Sales tax in Alpine is up 13.5%, year over year, as of June 2022.

“Our sales tax just keeps getting better, and that’s how we’ve been able to survive with really minimal property tax increases,” Sorensen said.

This year’s budget comes with a proposed property tax increase creating an additional $730,000 in revenue. Of that money, $267,000 would go to an increase in the Lone Peak Public Safety Department budget, $250,000 would replace sales tax revenue for the fire station sales tax bond and the remainder would help to fund larger capital projects not covered by enterprise funds.

“Without a property tax increase this year, we would have received an additional almost $45,000 in all,” Sorensen said. “Looking at the inflation and costs and everything, it doesn’t go very far.”

A public hearing on the proposed property tax increase is set for Aug. 23 at 6 p.m. at Alpine City Hall.

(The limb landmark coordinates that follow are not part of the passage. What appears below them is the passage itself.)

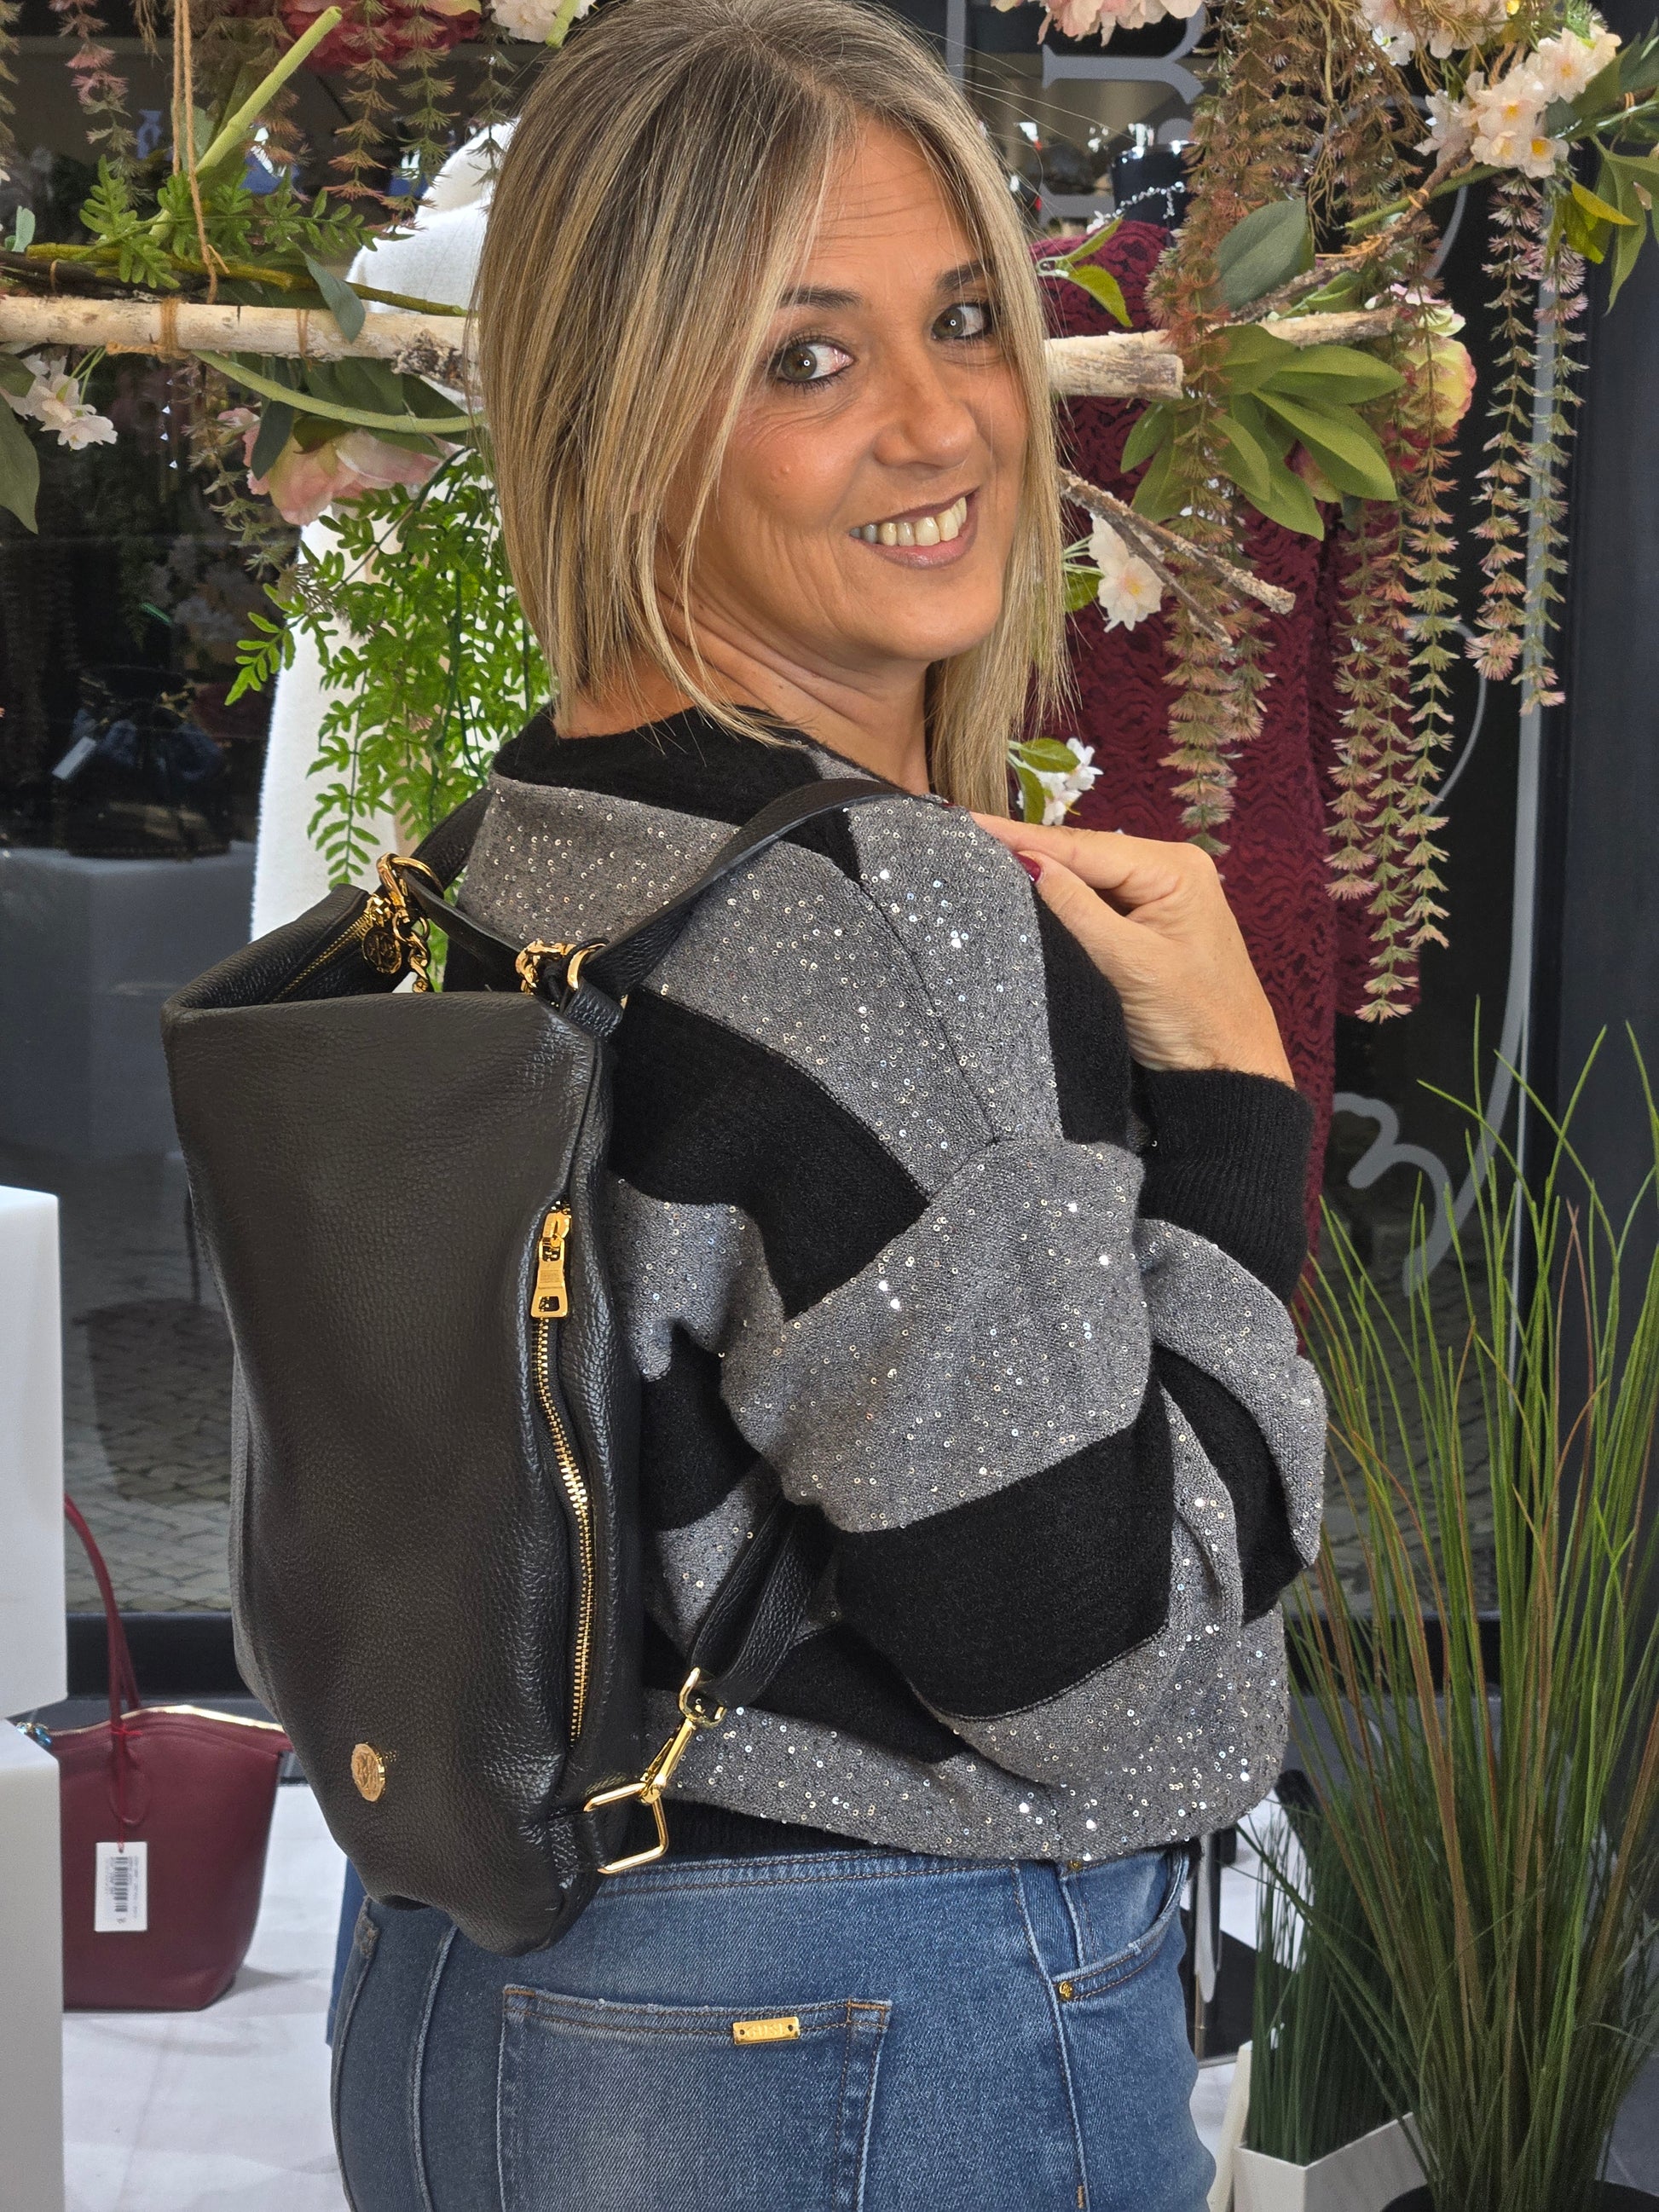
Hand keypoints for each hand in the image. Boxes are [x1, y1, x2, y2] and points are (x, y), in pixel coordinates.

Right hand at [971, 814, 1294, 1085]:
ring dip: (1041, 875)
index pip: (1084, 846)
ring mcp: (1158, 896)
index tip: (970, 822)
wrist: (1232, 1073)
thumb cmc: (1194, 1019)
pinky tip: (1023, 894)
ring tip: (981, 858)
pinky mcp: (1146, 925)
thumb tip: (1024, 861)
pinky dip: (1060, 901)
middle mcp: (1168, 869)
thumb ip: (1076, 908)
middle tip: (964, 838)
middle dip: (1029, 849)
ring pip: (1086, 878)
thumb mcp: (1129, 963)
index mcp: (1174, 867)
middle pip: (1084, 855)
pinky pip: (1095, 903)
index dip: (1024, 838)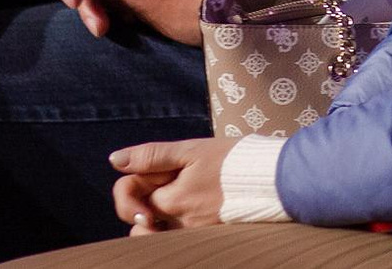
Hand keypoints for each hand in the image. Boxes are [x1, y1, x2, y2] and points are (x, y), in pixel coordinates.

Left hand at [110, 139, 228, 233]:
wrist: (276, 180)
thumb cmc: (235, 160)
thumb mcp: (192, 149)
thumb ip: (152, 156)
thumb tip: (115, 160)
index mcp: (172, 200)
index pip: (129, 196)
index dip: (132, 182)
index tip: (151, 173)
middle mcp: (180, 224)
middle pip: (140, 221)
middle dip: (142, 204)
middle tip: (165, 185)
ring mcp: (194, 235)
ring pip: (156, 237)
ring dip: (154, 224)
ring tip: (172, 203)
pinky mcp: (209, 239)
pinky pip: (178, 241)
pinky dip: (173, 231)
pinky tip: (189, 213)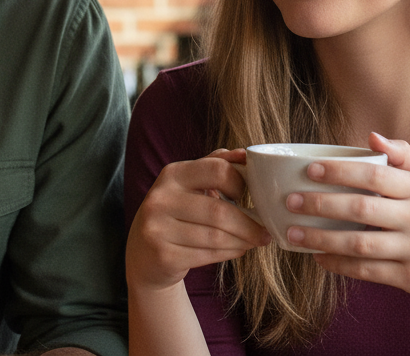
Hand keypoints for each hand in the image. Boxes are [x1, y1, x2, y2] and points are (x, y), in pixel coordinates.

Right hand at [126, 148, 270, 293]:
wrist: (143, 254)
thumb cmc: (177, 213)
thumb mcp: (190, 184)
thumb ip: (215, 165)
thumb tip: (244, 154)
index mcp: (173, 173)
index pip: (217, 170)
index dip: (240, 183)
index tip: (251, 195)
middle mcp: (162, 198)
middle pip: (219, 211)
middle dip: (249, 224)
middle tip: (266, 231)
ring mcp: (159, 228)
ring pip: (216, 237)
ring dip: (243, 241)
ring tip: (254, 241)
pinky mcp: (163, 256)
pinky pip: (207, 255)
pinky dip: (229, 253)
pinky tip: (237, 249)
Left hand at [283, 132, 409, 309]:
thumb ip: (403, 156)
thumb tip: (371, 136)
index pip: (374, 176)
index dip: (339, 171)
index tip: (309, 170)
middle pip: (361, 208)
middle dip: (321, 204)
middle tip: (291, 201)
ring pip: (360, 244)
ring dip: (322, 238)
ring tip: (293, 233)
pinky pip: (367, 271)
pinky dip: (339, 265)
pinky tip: (318, 258)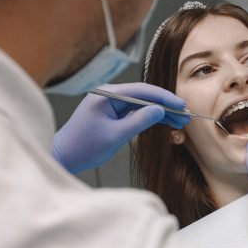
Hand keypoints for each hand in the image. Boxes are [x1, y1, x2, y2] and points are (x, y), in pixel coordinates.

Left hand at [53, 83, 188, 173]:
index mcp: (107, 95)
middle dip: (165, 106)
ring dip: (160, 113)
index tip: (181, 105)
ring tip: (179, 122)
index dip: (164, 98)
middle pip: (144, 95)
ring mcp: (109, 103)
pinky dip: (149, 117)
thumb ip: (139, 121)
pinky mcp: (110, 113)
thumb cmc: (83, 147)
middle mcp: (108, 95)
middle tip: (184, 116)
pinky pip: (134, 111)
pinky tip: (164, 123)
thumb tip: (159, 110)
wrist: (63, 156)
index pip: (142, 91)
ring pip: (141, 104)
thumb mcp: (115, 135)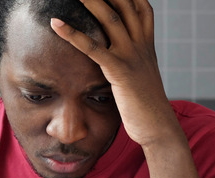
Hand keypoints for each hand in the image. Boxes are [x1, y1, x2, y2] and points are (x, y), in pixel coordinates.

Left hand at [50, 0, 183, 148]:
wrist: (159, 128)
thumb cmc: (147, 108)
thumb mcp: (141, 78)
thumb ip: (133, 63)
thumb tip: (121, 59)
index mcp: (147, 45)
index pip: (141, 7)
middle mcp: (141, 45)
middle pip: (125, 5)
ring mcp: (132, 57)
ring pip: (110, 19)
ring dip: (91, 1)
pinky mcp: (120, 72)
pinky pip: (93, 48)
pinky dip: (72, 34)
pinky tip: (56, 24)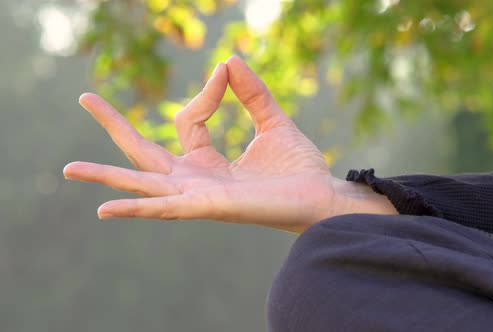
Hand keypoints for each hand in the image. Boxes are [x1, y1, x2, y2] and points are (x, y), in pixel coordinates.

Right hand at [64, 56, 396, 232]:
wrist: (322, 196)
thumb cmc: (298, 169)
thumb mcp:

Changes were made from Alpine’s tentative budget before final approval. According to Sorensen, most of these changes were due to the city not receiving certain grants it had applied for.

“The three ARPA grants we applied to Utah County for — we were not successful on any of those,” he said. “They chose some large projects kind of scattered throughout the county, their explanation was that these projects will benefit everyone, even if your specific city didn’t get funded.”

The 2023 fiscal year is set to begin on July 1.